In Houghton’s opinion the most overrated American virtue was honesty. His favorite type of person was someone who, if others would not be hurt, had no qualms about cheating. Consider his tactics during the onset of World War II. After the war began, the subcommittee chaired by Senator Edmund Ainsworth yielded its influence to a group as powerful in policy-making as it was innocuous in title, the War Production Boards’ Sugar Section. The rivals of PanCola had already greased many of the WPB’s members. Such information Houghton did not take well. “Coke and Pepsi? For the love of God. During a championship game, does the coach put in his number two and number three players? Don’t fucking think so.” He doubled the salaries for his team of lobbyists, assigned a new head of the Panola Cola Export Corporation, hired a Capitol Hill tax lawyer who people joked could escape death, and engaged in all manner of backroom politicking. His efforts were a success. Over the course of the war, seventy-five PanCola bottling plants and hundreds of “jungle fountain units” were constructed throughout the world, particularly in Europe, Africa, and the Pacific theater, a situation heralded back home in newsreels that began, “PanCola Spans the Globe!”

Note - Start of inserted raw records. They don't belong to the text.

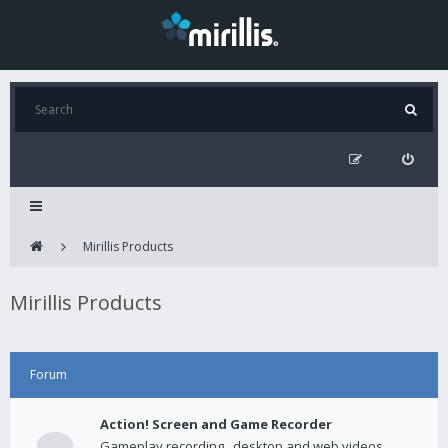
Mirillis Products
Mirillis Products
Forum
Action! Screen and Game Recorder
Gameplay recording , desktop and web videos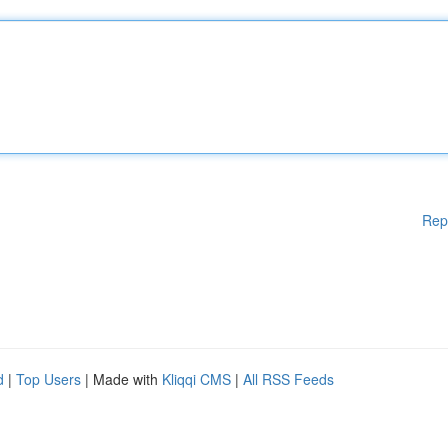
Rep
d
|
Top Users
| Made with
Kliqqi CMS
|
All RSS Feeds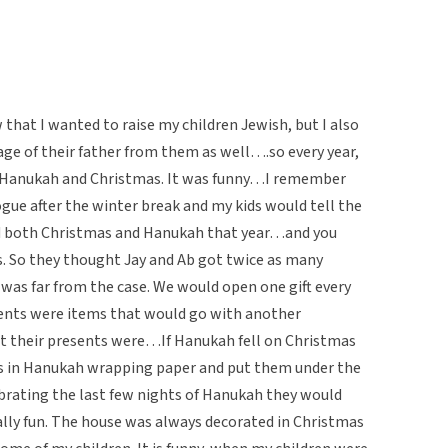
hat I wanted to raise my children Jewish, but I also
age of their father from them as well….so every year,
f Hanukah and Christmas. It was funny…I remember
ue after the winter break and my kids would tell the
ed both Christmas and Hanukah that year…and you
. So they thought Jay and Ab got twice as many
was far from the case. We would open one gift every
dents were items that would go with another
t their presents were…If Hanukah fell on Christmas
s in Hanukah wrapping paper and put them under the
brating the last few nights of Hanukah they would
ally fun. The house was always decorated in Christmas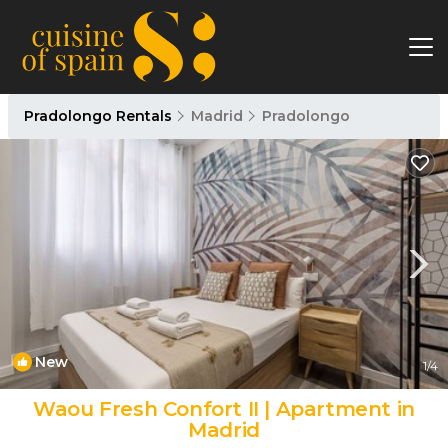
Pradolongo Rentals
Madrid
Pradolongo
New
1
/4
Waou Fresh Confort II | Apartment in
Madrid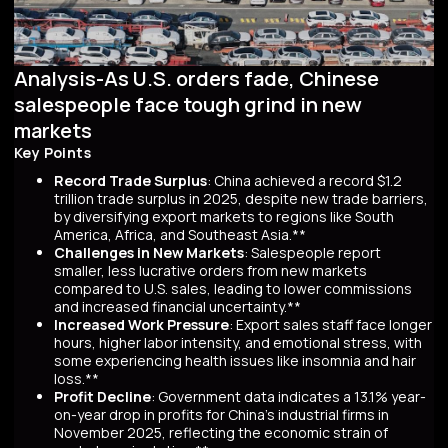
Analysis-As U.S. orders fade, Chinese
salespeople face tough grind in new
markets
Key Points
Record Trade Surplus
: China achieved a record $1.2
trillion trade surplus in 2025, despite new trade barriers,
by diversifying export markets to regions like South
America, Africa, and Southeast Asia.**
Challenges in New Markets
: Salespeople report
smaller, less lucrative orders from new markets
compared to U.S. sales, leading to lower commissions
and increased financial uncertainty.**
Increased Work Pressure
: Export sales staff face longer
hours, higher labor intensity, and emotional stress, with
some experiencing health issues like insomnia and hair
loss.**
Profit Decline
: Government data indicates a 13.1% year-
on-year drop in profits for China's industrial firms in
November 2025, reflecting the economic strain of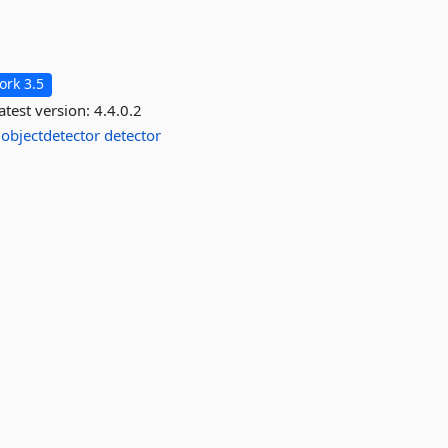
rk 3.5
atest version:
4.4.0.2
objectdetector
detector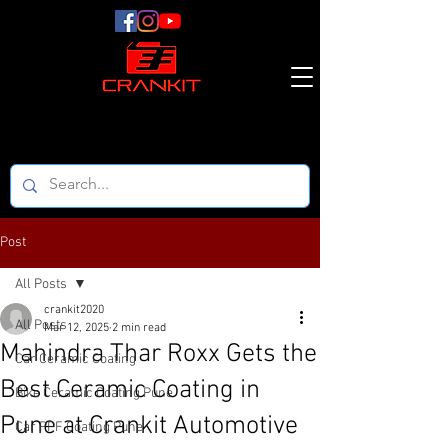
Post
All Posts
crankit2020
All Posts
Mar 12, 2025
2 min read
Mahindra Thar Roxx Gets the
Car Ceramic Coating
Best Ceramic Coating in
Bike Ceramic Coating Pune
Pune at Crankit Automotive
Car PPF Coating Pune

Houghton used similar methods when, decades before the war, his needs were not met b
y Governor Lee Russell, and he explained those methods, with the kind of detail many would deem improper, to his twelve-year-old son, Lance. Unfortunately, as he described how the governor could not pursue reelection this year because of term limits but that, nevertheless, campaign donations from various shell companies would ensure the next one would be a team player, his son internalized only part of the logic: that cheating to benefit one’s self was an acceptable practice, but without the qualifier that others should not be hurt.
“Sounds like a smart plan,” Lance said, one hand in the pocket of his shearling coat, balled for warmth. “Can I ask you something?”
“You know I hate that question. Yes. You can ask me something.”
“What are we out here to hunt?”
“My friend Sam once told me golf is a good walk spoiled.” Houghton chuckled. “I like to think of hunting as a pleasant stroll with protection.”
“Har-har,” said Lance.
Toward the western border of the estate, they reached an obstruction to their pleasant, protected stroll on horseback. The creek was roughly six feet deep. At its narrowest point it was over eight feet wide.
His sigh a cloud front moving across the creek, Houghton said, “I think the embankment’s got a more manageable slope down the ways a bit,” but his son, trying to eyeball the distance from one ledge to the other, would have none of that.
“I think I can jump it.”
“What?”
“I can jump this thing.”
Houghton told his son to stop speaking nonsense and get his fool self along down the property with him.